Important for Kia, anyway. It's the last model to be updated with design director - and Kia CEO - Peter Schreyer's Tiger Nose styling and, as such, makes this family runabout more likely to be taken seriously, and less likely to be used as a future TopGear car dart. The proportions are more agreeable now, too: it's lower, longer and narrower.
There are more pleasing things inside. The dashboard is nicely laid out, there's a funky touchscreen display, it feels rigid enough to deal with a horde of hungry, irritable children and is spacious enough to accommodate said kids and their many necessary extras. UK models get a seven-seat only set-up, and it works well, the rearmost seats folding easily away under the bootfloor. Handy.
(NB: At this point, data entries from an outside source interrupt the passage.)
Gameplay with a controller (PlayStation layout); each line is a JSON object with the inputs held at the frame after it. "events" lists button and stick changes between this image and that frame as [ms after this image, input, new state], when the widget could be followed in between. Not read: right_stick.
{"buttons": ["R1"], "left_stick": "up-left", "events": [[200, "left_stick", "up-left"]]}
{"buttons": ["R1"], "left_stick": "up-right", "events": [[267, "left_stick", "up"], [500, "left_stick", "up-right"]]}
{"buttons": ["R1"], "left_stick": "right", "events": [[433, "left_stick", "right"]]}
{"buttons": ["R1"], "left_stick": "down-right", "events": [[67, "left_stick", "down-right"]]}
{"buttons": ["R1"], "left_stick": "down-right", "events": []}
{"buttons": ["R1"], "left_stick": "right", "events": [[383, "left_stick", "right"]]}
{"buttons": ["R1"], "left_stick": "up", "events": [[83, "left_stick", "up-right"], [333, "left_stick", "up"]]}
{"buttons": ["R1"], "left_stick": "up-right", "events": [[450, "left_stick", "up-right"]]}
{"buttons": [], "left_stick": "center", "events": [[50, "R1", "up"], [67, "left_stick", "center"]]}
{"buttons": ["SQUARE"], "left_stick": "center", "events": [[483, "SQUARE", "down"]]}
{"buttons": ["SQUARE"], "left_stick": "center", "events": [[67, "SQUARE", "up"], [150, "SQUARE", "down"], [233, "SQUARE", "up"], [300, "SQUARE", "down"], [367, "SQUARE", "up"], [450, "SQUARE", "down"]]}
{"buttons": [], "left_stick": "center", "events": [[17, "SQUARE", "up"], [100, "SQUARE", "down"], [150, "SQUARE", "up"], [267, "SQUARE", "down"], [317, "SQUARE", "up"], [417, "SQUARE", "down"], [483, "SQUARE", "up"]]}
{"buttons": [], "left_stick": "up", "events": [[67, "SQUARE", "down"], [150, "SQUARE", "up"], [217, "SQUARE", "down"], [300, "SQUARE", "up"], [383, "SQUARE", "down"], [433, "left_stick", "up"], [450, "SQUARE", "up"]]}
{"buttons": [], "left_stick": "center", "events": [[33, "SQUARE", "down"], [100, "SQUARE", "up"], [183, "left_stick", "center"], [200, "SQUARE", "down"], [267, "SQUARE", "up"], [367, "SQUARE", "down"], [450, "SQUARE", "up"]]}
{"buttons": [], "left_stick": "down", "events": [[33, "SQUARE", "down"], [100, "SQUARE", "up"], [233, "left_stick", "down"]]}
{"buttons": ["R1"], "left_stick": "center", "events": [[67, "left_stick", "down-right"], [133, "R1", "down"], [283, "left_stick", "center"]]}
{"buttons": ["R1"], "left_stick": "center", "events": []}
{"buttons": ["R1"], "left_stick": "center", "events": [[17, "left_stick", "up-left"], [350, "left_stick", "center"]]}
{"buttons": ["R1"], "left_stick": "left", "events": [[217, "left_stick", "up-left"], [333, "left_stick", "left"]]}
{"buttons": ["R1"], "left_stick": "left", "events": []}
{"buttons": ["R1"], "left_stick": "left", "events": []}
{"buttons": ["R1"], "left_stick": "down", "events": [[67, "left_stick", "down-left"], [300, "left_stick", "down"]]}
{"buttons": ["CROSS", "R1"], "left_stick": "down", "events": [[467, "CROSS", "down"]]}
They - and you, the driver, of course - will also be pleasingly cosseted by the ride. The whole car feels settled, quiet and calm. Like a big, friendly hug. Even the electric steering is light and worry-free. Sadly, owners of fireproof underwear might need to look elsewhere, because while the Carens is perfectly acceptable, it's not up there with the class best. The steering is a little too vague, and there's not the same chassis communication you get from, say, a Ford S-Max (a bit of a TG fave). There's not much body roll considering the dimensions, but you won't be setting fastest laps at Spa.
The higher-powered 1.7-litre diesel makes sure of that. OK, so it's quick enough when scooting around, just 0.2sec slower to 62mph than a 2.0-litre diesel S-Max, and it's a better bet than the lower-powered version of this engine (113bhp) or the two petrols (1.6 and 2.0). So the 133bhp diesel is the one we'd have. It's good enough and, to be fair, isn't too intrusive. Plus, this whole discussion about dynamics is a tad pointless in a car designed to ferry people, right?
To that end, we come to cost. Kia tells us indicative pricing will start from around £18,000 - which is just under £5k cheaper than an entry-level S-Max. Five grand. Think about that.
1685cc, 4cyl, FWD, 133bhp, 243lb ft, 56.4mpg, 120g/km CO2, 0-62 in 10.4secs, 119mph, 1516kg
A good-looking, well-built and overall pleasant car. Doesn't handle with the best of them, but should be cheap. Surely that's key for a car like this?